- Vorliegender Text
***
# Efzett Blinker statt Buttlöffel



## torino (7. Juli 2011)

Hallo
fahre in kürze in Urlaub und da wollte ich in Dänemark von ner Mole aus eigentlich Buttlöffeln, doch jetzt will ich keine mehr bestellen, da das Risiko zu hoch ist, dass sie nicht mehr vor dem Urlaub ankommen. Deswegen wollte ich fragen ob auch ein Efzett Blinker gehen würde oder ein anderer ?


----------



## TR22 (8. Juli 2011)

*AW: Efzett Blinker statt Buttlöffel*

Hallo,

das funktioniert wirklich sehr gut. Hate auch keinen Buttlöffel zur Hand und ahbs auch mit dem guten alten Blinker probiert. Funktionierte wirklich sehr gut.
Man muß halt nur einen finden der schwer genug ist dann klappt es auf jeden fALL:

Gruß Timo


----------



## Duke Nukem (8. Juli 2011)
***
- Ausgewählte Daten
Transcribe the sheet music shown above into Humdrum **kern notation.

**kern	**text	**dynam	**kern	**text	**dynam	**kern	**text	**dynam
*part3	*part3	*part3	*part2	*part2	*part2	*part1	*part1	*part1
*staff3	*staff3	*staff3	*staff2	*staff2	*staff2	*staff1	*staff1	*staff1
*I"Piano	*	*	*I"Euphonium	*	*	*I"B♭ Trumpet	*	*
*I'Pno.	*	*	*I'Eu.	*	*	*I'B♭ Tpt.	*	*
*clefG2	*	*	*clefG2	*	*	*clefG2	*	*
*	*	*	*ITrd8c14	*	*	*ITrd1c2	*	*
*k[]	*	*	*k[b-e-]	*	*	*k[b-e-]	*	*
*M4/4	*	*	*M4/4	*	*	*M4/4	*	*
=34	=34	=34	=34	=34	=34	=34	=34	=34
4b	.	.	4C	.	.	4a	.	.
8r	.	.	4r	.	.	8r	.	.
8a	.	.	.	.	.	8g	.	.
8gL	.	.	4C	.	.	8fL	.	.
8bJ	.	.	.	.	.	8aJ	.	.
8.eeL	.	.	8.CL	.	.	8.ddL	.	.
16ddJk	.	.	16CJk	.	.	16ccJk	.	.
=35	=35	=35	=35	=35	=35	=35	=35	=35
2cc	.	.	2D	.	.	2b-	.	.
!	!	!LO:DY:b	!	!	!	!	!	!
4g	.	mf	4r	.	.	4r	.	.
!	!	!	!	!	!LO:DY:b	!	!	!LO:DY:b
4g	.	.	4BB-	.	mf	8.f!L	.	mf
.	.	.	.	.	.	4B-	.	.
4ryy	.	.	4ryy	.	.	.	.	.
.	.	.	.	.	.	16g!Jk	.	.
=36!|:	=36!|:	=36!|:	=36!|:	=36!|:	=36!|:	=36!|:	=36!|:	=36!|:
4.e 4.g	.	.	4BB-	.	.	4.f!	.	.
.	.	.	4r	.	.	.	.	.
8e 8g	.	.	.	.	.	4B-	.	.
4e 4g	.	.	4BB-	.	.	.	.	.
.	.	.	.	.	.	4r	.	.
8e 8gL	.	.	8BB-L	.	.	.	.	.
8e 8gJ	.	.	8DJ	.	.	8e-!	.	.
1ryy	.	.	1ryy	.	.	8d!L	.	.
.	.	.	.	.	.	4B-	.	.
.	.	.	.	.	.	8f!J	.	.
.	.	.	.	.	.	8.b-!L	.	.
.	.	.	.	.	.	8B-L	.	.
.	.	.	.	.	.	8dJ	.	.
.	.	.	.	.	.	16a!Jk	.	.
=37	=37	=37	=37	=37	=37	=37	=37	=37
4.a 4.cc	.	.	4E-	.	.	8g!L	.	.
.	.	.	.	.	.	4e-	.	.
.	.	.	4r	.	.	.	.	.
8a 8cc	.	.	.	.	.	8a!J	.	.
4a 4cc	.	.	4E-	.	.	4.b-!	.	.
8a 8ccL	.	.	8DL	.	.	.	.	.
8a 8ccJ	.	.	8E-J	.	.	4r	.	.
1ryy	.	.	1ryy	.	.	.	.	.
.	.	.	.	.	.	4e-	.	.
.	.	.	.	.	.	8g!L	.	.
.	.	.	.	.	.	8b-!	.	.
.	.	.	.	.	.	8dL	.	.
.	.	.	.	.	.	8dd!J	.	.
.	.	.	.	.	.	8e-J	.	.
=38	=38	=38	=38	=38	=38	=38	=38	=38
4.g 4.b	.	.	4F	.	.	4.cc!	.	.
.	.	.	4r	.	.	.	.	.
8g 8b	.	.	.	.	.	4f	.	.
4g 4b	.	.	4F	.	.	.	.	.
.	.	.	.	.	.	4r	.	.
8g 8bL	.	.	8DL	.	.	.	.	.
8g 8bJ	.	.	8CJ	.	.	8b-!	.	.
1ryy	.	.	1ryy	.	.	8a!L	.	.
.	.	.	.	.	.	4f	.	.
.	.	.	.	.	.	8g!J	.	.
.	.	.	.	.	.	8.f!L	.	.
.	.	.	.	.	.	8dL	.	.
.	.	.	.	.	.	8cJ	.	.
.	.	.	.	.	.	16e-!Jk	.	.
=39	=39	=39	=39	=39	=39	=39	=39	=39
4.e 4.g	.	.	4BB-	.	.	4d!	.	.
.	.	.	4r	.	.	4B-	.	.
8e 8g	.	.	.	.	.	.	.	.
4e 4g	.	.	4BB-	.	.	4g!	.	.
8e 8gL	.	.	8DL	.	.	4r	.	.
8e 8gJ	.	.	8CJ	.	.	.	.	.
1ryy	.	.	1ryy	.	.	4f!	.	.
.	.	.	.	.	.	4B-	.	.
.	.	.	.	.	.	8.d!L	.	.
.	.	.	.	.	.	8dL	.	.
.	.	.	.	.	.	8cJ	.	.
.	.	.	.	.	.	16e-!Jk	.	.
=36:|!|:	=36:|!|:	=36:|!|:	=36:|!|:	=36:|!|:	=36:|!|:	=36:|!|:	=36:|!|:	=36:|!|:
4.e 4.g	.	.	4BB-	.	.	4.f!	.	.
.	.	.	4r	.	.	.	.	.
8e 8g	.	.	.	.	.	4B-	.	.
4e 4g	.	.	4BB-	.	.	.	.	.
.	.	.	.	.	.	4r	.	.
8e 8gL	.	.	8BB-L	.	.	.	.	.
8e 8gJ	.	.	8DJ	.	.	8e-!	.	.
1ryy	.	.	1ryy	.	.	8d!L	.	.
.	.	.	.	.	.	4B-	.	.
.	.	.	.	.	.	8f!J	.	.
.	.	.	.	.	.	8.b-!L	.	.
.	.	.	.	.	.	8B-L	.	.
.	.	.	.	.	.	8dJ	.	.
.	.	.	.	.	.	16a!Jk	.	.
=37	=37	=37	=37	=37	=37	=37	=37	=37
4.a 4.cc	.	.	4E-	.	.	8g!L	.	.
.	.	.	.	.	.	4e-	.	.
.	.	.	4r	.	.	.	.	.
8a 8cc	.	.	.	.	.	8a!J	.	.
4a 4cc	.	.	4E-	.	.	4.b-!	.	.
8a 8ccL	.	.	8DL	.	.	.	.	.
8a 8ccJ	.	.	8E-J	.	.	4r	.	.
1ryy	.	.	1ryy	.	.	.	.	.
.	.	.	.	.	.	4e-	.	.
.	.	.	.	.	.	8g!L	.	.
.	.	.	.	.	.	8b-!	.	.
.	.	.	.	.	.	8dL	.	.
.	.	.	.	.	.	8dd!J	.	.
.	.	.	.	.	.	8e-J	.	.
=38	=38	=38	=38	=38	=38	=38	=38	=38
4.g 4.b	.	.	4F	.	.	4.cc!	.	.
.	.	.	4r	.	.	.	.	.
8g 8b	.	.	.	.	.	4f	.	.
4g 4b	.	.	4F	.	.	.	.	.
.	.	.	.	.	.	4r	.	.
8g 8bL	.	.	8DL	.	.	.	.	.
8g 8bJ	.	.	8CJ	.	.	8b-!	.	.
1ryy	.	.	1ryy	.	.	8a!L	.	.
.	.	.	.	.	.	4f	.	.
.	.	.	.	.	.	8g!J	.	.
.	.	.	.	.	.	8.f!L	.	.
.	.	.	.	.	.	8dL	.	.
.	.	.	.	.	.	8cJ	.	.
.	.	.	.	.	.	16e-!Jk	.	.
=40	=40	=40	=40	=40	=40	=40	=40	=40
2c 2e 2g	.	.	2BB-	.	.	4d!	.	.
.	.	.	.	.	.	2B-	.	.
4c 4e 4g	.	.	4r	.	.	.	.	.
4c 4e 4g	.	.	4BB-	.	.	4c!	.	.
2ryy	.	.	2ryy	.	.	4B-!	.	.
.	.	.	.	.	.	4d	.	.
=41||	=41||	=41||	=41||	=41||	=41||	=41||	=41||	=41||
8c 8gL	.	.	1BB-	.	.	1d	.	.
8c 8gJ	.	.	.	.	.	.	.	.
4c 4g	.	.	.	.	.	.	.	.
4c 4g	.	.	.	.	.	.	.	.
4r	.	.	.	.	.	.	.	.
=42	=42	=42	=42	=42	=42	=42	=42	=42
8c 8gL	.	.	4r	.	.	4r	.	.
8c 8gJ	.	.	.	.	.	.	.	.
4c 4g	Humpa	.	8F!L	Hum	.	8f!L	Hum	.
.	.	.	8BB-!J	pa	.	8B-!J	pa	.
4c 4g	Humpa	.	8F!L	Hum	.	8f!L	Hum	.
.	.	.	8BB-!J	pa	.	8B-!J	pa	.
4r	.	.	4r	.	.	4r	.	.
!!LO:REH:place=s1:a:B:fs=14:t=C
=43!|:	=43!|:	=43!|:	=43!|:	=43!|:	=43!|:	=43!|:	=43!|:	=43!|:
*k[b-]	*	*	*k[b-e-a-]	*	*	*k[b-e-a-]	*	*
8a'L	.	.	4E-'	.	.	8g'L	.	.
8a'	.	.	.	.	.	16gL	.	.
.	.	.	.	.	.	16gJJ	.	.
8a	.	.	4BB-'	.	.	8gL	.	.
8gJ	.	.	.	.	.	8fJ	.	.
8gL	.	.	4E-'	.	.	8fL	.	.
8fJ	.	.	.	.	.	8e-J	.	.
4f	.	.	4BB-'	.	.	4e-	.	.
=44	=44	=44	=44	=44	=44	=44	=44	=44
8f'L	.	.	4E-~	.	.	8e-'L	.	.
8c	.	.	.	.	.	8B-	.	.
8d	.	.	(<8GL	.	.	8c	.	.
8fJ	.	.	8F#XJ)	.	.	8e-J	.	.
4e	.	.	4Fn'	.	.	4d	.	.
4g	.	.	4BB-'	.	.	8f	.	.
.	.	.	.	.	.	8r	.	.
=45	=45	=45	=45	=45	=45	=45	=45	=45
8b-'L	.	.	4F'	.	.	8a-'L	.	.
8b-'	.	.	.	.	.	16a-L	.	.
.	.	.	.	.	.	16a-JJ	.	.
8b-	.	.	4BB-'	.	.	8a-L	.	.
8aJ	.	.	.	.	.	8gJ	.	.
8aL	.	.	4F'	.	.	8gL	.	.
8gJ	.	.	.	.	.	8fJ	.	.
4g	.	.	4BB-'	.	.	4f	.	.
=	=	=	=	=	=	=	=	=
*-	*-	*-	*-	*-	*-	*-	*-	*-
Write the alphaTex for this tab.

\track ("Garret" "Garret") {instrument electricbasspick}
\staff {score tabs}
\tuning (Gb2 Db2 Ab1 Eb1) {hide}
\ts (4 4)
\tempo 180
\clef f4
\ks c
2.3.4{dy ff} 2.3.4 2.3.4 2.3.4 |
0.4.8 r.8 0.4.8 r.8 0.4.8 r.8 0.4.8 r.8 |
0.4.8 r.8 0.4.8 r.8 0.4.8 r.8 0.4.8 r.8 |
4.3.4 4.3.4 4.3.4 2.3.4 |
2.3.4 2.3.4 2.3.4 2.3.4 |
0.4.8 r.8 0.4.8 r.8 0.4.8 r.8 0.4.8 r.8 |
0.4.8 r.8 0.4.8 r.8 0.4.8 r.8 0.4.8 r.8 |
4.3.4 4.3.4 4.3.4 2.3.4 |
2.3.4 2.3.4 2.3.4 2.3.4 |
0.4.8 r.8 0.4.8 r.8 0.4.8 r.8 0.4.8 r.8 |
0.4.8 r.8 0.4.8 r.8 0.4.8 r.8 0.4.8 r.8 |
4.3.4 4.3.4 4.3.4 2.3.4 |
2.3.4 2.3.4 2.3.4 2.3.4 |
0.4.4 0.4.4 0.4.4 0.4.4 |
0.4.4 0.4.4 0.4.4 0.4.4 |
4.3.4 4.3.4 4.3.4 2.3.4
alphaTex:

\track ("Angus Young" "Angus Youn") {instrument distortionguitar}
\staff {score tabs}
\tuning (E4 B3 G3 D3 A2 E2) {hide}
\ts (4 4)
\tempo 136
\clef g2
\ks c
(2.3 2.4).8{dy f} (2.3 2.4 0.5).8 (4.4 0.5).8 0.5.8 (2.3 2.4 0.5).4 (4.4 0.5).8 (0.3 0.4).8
***
- Ihre Aufgabe
Entscheiden Sie für jede der folgenden Aussagen mit Ja oder Nein, ob sie zum Forenthread über den Blinker passt, und belegen Sie jede Entscheidung mit einem wörtlichen Zitat aus dem Thread. 1. torino möchte vor dem Urlaub keine Buttlöffel mehr bestellen. 2. TR22 zufolge sollte der Blinker möglichst leicht sein. 3. torino will im Urlaub in Schweden angeln.

- Antwort zur Aufgabe
1. Ja. Im Thread steht: „doch jetzt will ich keine mehr bestellen, da das Risiko zu hoch ist, dass sie nicht mehr vor dem Urlaub ankommen“.
2. Nein. Im Thread steht: „Man muß halt nur einen finden der schwer genug ist“.
3. Nein. Im Thread steht: „da wollte ich in Dänemark von ner Mole aus eigentlich Buttlöffeln“.